Are the various educational programmes, textbooks and traditional lectures that disseminate knowledge about the Holocaust, gulags and genocides sufficient to keep xenophobia and anti-Semitism at bay? To answer these questions, we must make a distinction, as was proposed by the social psychologist Adolf Kharash, between “informational” and “interpretive” influences. Kharash’s experiments demonstrated a striking discrepancy between the respective capacities of the two types of influence to alter social attitudes within individuals. Informational influences were found to alter the social attitudes of 28 percent of respondents whereas in the case of interpretive influences, that figure rose to 72 percent.

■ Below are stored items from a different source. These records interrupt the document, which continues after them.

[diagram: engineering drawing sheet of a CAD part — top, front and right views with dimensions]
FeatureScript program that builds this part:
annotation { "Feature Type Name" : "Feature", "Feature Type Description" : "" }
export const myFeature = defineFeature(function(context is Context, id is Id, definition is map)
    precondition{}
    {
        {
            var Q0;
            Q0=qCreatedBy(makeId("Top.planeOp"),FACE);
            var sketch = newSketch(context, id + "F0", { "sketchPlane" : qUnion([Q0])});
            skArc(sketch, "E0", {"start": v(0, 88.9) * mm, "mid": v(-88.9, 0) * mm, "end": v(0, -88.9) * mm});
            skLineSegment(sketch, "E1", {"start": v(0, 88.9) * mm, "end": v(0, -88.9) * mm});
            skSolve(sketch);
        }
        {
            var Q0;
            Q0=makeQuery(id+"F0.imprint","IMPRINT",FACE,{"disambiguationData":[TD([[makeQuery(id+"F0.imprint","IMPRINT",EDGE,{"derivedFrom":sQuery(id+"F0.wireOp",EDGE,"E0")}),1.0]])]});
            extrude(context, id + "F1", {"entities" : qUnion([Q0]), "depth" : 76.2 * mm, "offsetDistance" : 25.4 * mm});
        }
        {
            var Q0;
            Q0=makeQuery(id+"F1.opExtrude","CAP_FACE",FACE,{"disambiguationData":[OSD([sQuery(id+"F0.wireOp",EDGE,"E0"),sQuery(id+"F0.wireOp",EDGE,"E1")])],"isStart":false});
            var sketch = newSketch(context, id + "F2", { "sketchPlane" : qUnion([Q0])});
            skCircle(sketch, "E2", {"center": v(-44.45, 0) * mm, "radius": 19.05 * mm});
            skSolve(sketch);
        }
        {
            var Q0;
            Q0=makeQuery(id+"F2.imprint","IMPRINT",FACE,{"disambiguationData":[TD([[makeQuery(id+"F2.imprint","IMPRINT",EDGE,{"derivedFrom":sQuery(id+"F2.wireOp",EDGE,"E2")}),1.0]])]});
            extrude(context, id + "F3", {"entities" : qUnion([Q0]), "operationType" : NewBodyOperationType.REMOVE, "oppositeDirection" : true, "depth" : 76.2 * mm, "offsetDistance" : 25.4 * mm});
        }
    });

For all the significance and value of educational programs, including many impactful programs about the tragedy of the Holocaust that colleagues of mine have been conducting in Russia over the course of many years, they must be complemented by the broadest possible spectrum of literary works, theater productions and films. The latter are powerful generators of catharsis as a means of dealing with the tragedies of genocide and the Holocaust. Books such as Anne Frank’s Diary, Yevgeny Yevtushenko’s Babi Yar, and Vladimir Tendryakov’s The Hunt;  films such as Mikhail Romm’s Ordinary Fascism, Spielberg’s  Schindler’s List, and Savva Kulish’s Farewell, Twentieth Century; performance events such as Lev Dodin’s Us and Them = Us festival; initiatives such as Ilya Kabakov’s Ship of Tolerance project are examples. Their cathartic power enables the motivations underpinning the rejection of the Alien to be modified. Moreover, it generates empathy for the collective pain of peoples and personalities fallen victim to national intolerance, anti-Semitism and xenophobia, and makes it possible to overcome “collective unscrupulousness”.